Bu kitapta Rıza Tevfik Bölükbaşı’dan Prof.Dr. Abdullah Uçman’a tereke olarak bırakılan evraklar arasındaki mektuplarda her iki gurbetzedenin gündelik hayatlarındaki bir kısım alelade meşgaleleri yanında vatan hasretleri, İstanbul özlemleri, hayatın güçlükleri, geçim sıkıntısı, Paris’te ve başka memleketlerde yaşayan diğer bir kısım gurbetzedeler ve 150’liklerle ilgili olarak sık sık gündeme gelen af konusu üzerinde durulmakta; ileriye dönük olarak da birtakım tasarılar yapılmaktadır.

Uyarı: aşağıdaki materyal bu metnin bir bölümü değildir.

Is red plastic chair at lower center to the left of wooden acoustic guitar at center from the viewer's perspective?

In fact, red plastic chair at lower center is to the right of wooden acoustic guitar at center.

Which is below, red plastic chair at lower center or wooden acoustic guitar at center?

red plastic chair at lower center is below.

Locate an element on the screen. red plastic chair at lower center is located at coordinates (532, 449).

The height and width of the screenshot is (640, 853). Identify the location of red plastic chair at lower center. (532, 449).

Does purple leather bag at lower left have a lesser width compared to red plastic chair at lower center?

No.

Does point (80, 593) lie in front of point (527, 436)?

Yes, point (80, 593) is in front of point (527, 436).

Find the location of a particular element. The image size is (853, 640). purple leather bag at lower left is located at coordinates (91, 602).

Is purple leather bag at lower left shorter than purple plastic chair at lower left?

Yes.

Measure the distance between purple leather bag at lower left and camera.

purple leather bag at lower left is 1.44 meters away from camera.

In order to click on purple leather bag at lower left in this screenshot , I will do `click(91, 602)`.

Mektuplarda üzerinde durulan diğer önemli konuysa Rıza Tevfik Bölükbaşı’nın bütün şiirlerinin bulunduğu Serab-ı Ömrüm adlı kitabının maroken deri ile ciltletilmesi meselesidir. Paris’te bu deri ile ciltletilerek teksir edilmesi pahalıya geldiği için ancak eşe dosta verilmiştir. Kaliteli ve karton kapaklı olarak bastırılabilmesi Rıza Tevfik Bölükbaşı’nın vefatından kısa bir süre önce (1949) mümkün olabilmiştir.

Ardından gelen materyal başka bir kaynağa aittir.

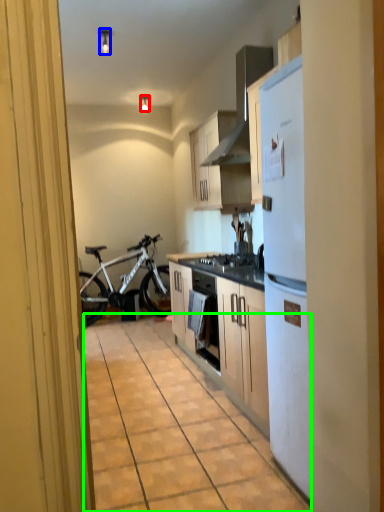
Question: Which object is the closest to the lamp (highlighted by a red box)? Choose among these: lamp (highlighted by a blue box) or alley (highlighted by a green box).

Choices:
 (A) lamp
 (B) alley

Answer: (A)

Şimdi sizi, kitabın arasından seçtiğim trajikomik bir yerine götüreceğim. Bu yeri okurken Refî Cevad’ın haline hem üzüldüm hem de anlattığı fıkramsı olaydan dolayı güldüm. İşte o beğendiğim yer:
“On beş senelik menfâ-yı ihtiyârî beni mahvetti. Burada değil memlekette bile on param yok. O halde ben ne yapabilirim? Düşünüyorum, vatana dönebilirsem bir mahalle mektebinde hocalık filan bulur geçinirim diyordum. Devlet memuriyeti yok. Gazetecilik de edemeyeceğim. Bu yaştan sonra tüccar kâtipliği nasıl edebilirim?

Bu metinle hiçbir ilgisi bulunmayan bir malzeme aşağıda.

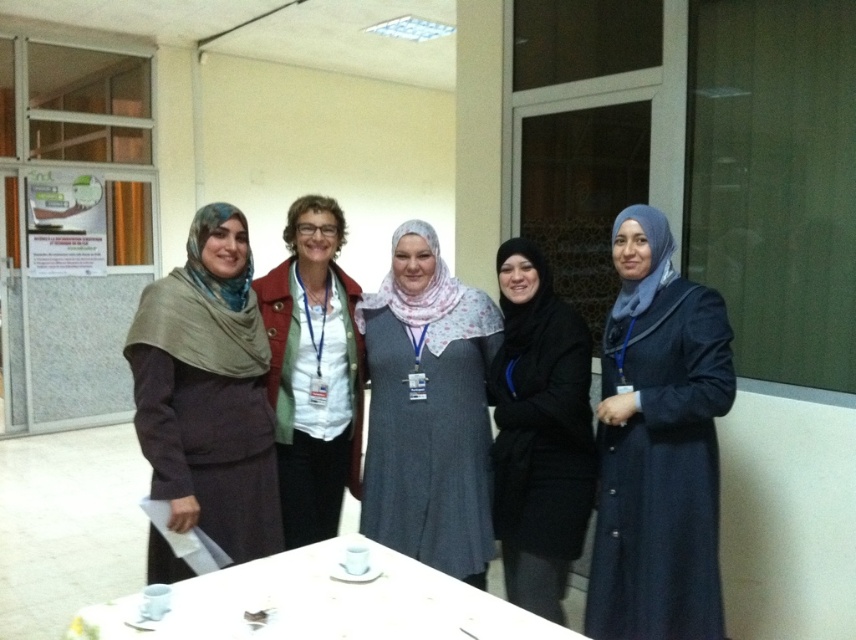
Question: From the image, what is the correct spatial relationship of matte brown scarf at center in relation to white glossy table at lower center?

Choices:
 (A) left
 (B) right

Answer: (A)

Question: Considering the relative positions of blue matte hijab at center and matte brown scarf at center in the image provided, where is blue matte hijab at center located with respect to matte brown scarf at center?

Choices:
 (A) left
 (B) right

Answer: (B)

Question: Is white glossy table at lower center to the left of white fabric coat at center from the viewer's perspective?

Choices:
 (A) no
 (B) yes

Answer: (A)

Question: Which point is closer to the camera?

Choices:
 (A) gray fabric dress at center
 (B) matte brown scarf at center
 (C) white fabric coat at center
 (D) black matte hijab at center

Answer: (B)

Question: Among these objects, which one is farthest from the camera?

Choices:
 (A) matte brown scarf at center
 (B) gray fabric dress at center

Answer: (B)

Question: Estimate the real-world distances between objects in this image. Which object is closer to the blue matte hijab at center?

Choices:
 (A) gray fabric dress at center
 (B) white fabric coat at center
 (C) matte brown scarf at center

Answer: (A)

Edebiyat ile uğraşsam yazı yazmağa korkacağım. Olur a, fena bir mana derler. Hani “Ördek Mehmed” isminde birinin hikâyesi vardır. Her zaman “bana ördek dediniz” diye kavga edermiş. Bir gün mahalle kahvesinde herifin biri:
-Bugün hava bozuk, der demez kāmeti azdırmış.
-Canım ne oldun? demişler.
-Bana ördek dedi.
-Öyle bir şey işitmedik.
-Hava bozuk dedi ya. Hava bozarsa yağmur yağar. Sel olur, göl olur; gölde de ördek yüzer...”
Son olarak söylemek gerekirse bu kitaptan o dönemle alakalı bazı ipuçları alacağınızdan eminim. Onun haricinde kitapla ilgili bir şeyler daha söylemek gerekirse, iki arkadaşın samimi ifadelerle dolu mektuplarından keyif alırken zaman zaman ağırlaşan kelimelerden dolayı uykum gelmedi de değil. Kitabın arkasına veya ağırlaşan kelimelerden sonra sadeleşmiş ifadeleyle manalandırılması lazım. Aksi takdirde bazı yerleri sözlüksüz anlaması zor. Kitaptan gördüklerim bunlardı. Şimdiden iyi okumalar diliyorum.